What was your fund-raising strategy?
We had funders who were not able to give at the same level this year. So we had to come up with a way to get more funders to give what they could. You have to let them know what their money is doing, how many kids were you able to feed and give a bed to that you wouldn’t have been able to help before. And if you communicate with them, they oftentimes want to give you more, and we had a record-breaking number of new funders this year.
Tell us a little about what Promise House does.
We give shelter to homeless, run-away and at-risk teens. About 78 percent of our clients are over 13, but we serve ages 0 to 24 through nine major programs. There’s a lot of movement within our programs, and I think that gives teens a lot of options. We focus a lot on education. We have two DISD classrooms for our shelter kids. We have other programs that focus on getting a GED or going to Dallas C.A.N. Academy, and we
have the Blake Davis Scholarship, which anyone in our program can access for help with higher education. Our goal is to make them self-sufficient and successful members of society.
Why do you think Promise House is so important for Dallas?
Our city wants to end homelessness by 2014. That’s almost an impossible feat if we don’t help teens because they’re most likely to become the next generation of homeless adults. So that’s our main, core mission — to end teen homelessness.

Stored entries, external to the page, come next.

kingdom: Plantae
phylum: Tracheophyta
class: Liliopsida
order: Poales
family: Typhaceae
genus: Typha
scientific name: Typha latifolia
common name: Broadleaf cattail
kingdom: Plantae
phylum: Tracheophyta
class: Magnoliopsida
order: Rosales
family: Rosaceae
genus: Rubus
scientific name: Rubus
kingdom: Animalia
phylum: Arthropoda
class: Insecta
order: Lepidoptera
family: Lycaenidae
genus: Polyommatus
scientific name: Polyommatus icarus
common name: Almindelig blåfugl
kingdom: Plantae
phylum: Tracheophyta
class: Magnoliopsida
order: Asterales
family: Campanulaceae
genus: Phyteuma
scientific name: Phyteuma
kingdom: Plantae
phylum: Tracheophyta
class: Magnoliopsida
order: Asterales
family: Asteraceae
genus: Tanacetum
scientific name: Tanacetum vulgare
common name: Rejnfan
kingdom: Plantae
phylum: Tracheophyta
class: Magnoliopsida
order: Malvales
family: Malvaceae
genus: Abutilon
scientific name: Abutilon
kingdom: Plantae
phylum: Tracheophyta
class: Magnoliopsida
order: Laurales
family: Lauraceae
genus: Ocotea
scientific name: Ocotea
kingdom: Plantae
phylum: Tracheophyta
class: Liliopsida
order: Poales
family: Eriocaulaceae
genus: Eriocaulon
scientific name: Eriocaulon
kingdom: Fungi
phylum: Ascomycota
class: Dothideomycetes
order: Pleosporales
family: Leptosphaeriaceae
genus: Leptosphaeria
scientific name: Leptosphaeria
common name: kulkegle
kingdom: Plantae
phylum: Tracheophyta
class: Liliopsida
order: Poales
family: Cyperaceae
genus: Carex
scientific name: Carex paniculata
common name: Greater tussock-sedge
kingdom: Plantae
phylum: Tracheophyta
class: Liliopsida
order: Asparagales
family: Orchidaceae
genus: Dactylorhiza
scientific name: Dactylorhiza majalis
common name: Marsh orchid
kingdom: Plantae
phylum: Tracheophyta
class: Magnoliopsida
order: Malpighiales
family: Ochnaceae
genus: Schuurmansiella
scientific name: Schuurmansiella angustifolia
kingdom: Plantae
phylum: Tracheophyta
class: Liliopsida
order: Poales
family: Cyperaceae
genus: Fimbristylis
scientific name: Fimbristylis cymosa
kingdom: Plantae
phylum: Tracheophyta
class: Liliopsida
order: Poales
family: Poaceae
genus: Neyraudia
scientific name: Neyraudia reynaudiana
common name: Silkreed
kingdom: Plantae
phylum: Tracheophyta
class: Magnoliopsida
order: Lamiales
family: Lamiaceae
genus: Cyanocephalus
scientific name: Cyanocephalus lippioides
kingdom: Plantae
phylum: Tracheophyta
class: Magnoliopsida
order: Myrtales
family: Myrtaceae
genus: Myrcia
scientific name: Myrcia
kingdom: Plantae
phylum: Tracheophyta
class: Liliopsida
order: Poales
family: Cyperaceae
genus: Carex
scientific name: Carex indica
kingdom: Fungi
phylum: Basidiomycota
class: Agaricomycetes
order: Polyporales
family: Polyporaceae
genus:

You helped over 700 more kids than last year?
Yes. There were 207 who stayed with us in the shelter last year. And overall, we served 5,095 clients, which is an increase of 730. We had the greatest increase in our Street Outreach Program. We brought in 190 teens and young people from the street.
Tell me more about that program.
The Street Outreach Program is where employees and volunteers go out on Thursday, Friday and Saturday evenings and look for kids who are out on the street. They take hygiene kits, jackets, socks and anything that they might need. And they tell them we’re here. They’re turned away from adult shelters. So we want them to know that we’re here. If you can get to them early, before they’re hardened to the street, then they might want to come in. Some only come for a meal and a shower, but then at least you get to talk to them and try to get them with their families, or in the shelter, or in transitional living.
What can our readers do to help?
They can go to our website, promisehouse.org. There’s usually a wish list posted. Right now there’s a school supply list, and later, there will be a holiday wish list. People can adopt a child or a family or a program to help with holiday needs. We have a lot of grants that are matching grants, so we always need monies. No donation is too small. They can volunteer and get involved at Promise House as an individual, or get your company to do a drive. We always need volunteers, which could be anything from working in our office to working back in our programs. They can plan activities, whether it’s an exercise class, painting fingernails, doing homework, giving cooking lessons or any kind of fun project.